1) If Phoenix drops his head or checks out on eye contact while we are either setting up or doing heelwork, I turn and run the opposite direction. I’ve been working him on a very light leash so he has to come with me because he's attached. There’s no jerking or yanking, I just run. I usually only run half a dozen steps. He catches up and gives me total eye contact. I ask him if he got lost. He looks at me like, “You are unpredictable and I need to watch you very closely.” His body language telegraphs interest in what might happen next, not concern.

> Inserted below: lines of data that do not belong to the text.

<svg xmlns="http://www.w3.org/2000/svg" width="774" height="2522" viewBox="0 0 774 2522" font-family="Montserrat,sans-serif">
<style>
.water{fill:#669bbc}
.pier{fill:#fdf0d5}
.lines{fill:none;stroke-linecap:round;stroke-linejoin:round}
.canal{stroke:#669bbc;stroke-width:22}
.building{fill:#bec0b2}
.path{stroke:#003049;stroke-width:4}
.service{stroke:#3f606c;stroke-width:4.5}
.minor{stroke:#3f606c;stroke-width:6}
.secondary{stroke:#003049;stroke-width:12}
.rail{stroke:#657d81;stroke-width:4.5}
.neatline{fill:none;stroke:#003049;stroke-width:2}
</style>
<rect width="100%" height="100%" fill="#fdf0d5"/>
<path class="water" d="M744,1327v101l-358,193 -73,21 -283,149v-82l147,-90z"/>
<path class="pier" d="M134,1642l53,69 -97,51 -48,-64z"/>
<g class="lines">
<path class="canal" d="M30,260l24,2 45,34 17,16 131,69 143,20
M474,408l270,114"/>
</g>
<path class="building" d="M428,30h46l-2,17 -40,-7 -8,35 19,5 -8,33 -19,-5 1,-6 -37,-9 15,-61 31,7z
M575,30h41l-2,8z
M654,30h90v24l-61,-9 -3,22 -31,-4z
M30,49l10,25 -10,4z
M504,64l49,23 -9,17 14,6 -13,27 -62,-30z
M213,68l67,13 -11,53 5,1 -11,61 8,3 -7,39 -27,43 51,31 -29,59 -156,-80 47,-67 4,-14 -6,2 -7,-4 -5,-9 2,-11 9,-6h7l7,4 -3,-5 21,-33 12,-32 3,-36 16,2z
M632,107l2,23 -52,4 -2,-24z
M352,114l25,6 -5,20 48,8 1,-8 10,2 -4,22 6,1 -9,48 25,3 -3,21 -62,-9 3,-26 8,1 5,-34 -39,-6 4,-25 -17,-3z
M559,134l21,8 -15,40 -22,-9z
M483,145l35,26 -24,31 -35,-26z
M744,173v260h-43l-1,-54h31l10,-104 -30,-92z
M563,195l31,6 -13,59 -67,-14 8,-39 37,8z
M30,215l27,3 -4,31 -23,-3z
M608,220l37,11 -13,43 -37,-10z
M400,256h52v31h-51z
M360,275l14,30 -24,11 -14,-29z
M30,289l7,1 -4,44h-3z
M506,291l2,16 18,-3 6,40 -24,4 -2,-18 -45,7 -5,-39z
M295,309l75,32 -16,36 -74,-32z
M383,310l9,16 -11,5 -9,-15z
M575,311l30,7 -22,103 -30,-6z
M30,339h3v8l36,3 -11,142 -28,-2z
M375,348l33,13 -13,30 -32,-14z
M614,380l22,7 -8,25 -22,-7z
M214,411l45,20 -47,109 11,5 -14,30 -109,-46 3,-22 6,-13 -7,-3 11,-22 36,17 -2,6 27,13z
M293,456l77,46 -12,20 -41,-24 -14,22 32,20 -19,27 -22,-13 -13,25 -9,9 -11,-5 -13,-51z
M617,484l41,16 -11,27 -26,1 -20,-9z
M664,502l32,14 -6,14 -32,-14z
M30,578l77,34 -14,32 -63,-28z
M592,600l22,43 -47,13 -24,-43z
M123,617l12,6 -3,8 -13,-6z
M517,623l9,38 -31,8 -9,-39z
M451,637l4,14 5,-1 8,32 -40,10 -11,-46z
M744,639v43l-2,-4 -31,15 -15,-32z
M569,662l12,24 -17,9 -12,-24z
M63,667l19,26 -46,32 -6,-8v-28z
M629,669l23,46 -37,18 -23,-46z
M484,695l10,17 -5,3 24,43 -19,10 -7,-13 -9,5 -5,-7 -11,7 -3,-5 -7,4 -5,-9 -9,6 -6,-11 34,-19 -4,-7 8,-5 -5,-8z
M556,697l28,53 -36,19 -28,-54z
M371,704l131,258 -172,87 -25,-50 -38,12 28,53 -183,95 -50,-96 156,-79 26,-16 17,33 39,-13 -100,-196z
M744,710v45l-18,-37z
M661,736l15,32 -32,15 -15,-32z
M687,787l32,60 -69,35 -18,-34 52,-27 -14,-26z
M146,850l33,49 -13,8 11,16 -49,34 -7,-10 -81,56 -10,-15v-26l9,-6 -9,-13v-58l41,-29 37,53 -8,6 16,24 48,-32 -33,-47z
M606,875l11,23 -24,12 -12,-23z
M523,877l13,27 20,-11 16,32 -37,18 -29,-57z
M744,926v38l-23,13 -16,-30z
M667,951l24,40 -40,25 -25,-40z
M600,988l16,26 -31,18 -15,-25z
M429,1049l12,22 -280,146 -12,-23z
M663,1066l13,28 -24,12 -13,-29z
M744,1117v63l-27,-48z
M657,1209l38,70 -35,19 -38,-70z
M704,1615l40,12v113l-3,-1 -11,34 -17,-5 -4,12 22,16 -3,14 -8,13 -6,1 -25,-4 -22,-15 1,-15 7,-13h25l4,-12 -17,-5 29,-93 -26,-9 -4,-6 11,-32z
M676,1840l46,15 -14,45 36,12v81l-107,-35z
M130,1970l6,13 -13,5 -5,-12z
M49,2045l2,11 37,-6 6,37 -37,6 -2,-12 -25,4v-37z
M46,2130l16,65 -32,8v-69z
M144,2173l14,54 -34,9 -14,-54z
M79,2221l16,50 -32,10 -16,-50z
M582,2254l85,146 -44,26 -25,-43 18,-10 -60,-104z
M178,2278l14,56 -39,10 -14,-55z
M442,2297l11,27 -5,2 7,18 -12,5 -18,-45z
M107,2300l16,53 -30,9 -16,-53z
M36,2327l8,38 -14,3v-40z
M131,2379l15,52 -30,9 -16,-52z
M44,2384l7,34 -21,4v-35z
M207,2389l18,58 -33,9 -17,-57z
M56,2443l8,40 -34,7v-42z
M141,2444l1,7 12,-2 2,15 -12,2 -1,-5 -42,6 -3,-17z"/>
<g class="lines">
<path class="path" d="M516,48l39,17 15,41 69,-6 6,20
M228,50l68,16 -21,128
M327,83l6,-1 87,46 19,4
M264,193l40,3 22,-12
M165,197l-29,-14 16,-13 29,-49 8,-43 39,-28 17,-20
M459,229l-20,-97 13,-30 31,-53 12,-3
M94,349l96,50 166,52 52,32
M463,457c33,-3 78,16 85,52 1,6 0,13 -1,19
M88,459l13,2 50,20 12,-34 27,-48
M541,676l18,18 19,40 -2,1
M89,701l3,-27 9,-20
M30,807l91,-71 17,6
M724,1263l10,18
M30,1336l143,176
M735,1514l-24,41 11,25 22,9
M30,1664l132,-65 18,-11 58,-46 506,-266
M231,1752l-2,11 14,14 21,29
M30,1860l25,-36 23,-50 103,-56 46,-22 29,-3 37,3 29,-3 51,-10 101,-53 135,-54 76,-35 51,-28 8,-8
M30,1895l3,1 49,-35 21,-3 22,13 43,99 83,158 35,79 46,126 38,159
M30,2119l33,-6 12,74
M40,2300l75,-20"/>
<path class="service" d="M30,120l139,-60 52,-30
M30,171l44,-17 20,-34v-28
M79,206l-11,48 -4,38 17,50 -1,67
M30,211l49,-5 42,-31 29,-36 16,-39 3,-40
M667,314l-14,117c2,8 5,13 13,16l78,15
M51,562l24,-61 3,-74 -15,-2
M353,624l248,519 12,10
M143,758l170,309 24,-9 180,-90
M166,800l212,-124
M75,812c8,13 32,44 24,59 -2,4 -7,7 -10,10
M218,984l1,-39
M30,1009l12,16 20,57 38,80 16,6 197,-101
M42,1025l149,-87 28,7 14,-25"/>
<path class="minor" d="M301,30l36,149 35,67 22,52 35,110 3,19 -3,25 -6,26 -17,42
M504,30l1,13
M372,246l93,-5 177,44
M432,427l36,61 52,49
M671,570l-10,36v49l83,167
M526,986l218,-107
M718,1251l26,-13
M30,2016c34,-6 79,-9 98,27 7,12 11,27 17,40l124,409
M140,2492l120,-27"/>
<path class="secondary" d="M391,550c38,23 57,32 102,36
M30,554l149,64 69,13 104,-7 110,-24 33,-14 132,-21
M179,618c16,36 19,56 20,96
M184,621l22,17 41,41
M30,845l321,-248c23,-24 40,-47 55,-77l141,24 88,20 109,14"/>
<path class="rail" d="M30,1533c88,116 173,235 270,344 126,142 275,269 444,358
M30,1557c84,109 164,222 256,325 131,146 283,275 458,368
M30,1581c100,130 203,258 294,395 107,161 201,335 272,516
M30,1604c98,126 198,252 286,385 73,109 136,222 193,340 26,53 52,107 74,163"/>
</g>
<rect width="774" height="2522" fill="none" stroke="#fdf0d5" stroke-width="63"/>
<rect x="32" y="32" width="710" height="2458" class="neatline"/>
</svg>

2) My second correction (I use these alternately, depending on the situation), is this: I reach down and reposition his head with both hands, right hand under his muzzle, left hand at the back of his head. Fortunately, he is the perfect height for this. My hands are gentle but firm. Uh-oh, you looked away, now we will do the dreaded (tongue in cheek) head hold.
If we are heeling, I don’t stop, we keep moving. We heel around the building or the yard or wherever with me holding his head where I want it (actually a tiny bit higher than where he would normally carry it). I scold him verbally in a silly tone and ask “WHAT were you looking at?” But I’m not angry. I truly think having his head physically positioned embarrasses him. When I take my hands off, I might “bounce” him out ahead of me and break off the exercise. He understands being “bounced” and responds well to it. The head holding is annoying - the bounce is fun.
Those heeling corrections are for lack of effort errors. I have worked heeling with attention from Day One with Phoenix and truly expect him to understand what I want. It's not a new concept nor one that was taught hastily.
If he were confused (let's say we were heeling through a playground full of screaming children - honestly, we've NEVER done that before), I would set up at a distance and work stationary attention until he was confident about doing his job (watching). Then we would heel around the perimeter of the playground and call it good for the day.